Re: [pcre-dev] Clearing documentation about infinite loops

Top Page
Delete this message
Author: ph10
Date:  
To: ND
CC: Pcre-dev
Subject: Re: [pcre-dev] Clearing documentation about infinite loops
On Sun, 16 Jun 2019, ND via Pcre-dev wrote:

> PCRE2 version 10.33 2019-04-16
> /(?:a|(?=b)|.)*\z/
> abc
> 0: abc
>
> May be docs need some clarification about what happened at that point.
> After lookahead assertion (?=b) matches, loop is not broken. It seems a
> backtracking occurs as if group was false.


The loop *is* broken after (?=b) - see below.

> And at first glance previous example is not well going together with this:
>
> PCRE2 version 10.33 2019-04-16
> /(?:a|(?=b)|.)*/
> abc
> 0: a


Both of these examples are compatible with Perl.

In the second example, the group matches "a" the first time round the loop.
The second time round the loop it matches (?=b), which is an empty
string, so the loop is broken, and there is nothing more to match.

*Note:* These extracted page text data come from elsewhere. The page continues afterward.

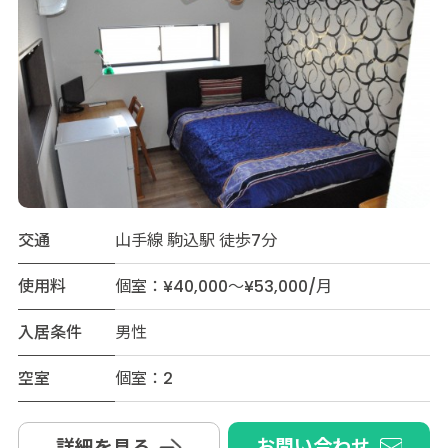
交通
山手線 駒込駅 徒歩7分
使用料
個室：¥40,000～¥53,000/月
入居条件
男性
空室
個室：2
お問い合わせ
詳細を見る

In the first example, the same thing happens, but after (?=b) is
matched, \z fails so there is a backtrack into the last iteration of the
loop. The next thing to try is ".", which of course matches "b". The
loop then runs a third time, this time with "." matching "c". Then there
are no more characters so the next iteration fails and the matcher goes
on to match \z.

You can see all this by making use of the "auto-callout" feature:

$ ./pcre2test -ac zz
PCRE2 version 10.34-RC1 2019-04-22
/(?:a|(?=b)|.)*\z/
    abc
--->abc
 +0 ^       (?:
 +3 ^       a
 +4 ^^      |
 +3 ^^      a
 +5 ^^      (?=
 +8 ^^      b
 +9 ^ ^     )
+10 ^^      |
+14 ^^      \z
+11 ^^      .
+12 ^ ^     )*
 +3 ^ ^     a
 +5 ^ ^     (?=
 +8 ^ ^     b
+11 ^ ^     .
+12 ^  ^    )*
 +3 ^  ^    a
 +5 ^  ^    (?=
 +8 ^  ^    b
+11 ^  ^    .
+14 ^  ^    \z
+16 ^  ^    End of pattern
 0: abc


/(?:a|(?=b)|.)*/
    abc 
--->abc
 +0 ^       (?:
 +3 ^       a
 +4 ^^      |
 +3 ^^      a
 +5 ^^      (?=
 +8 ^^      b
 +9 ^ ^     )
+10 ^^      |
+14 ^^      End of pattern
 0: a



Philip

--
Philip Hazel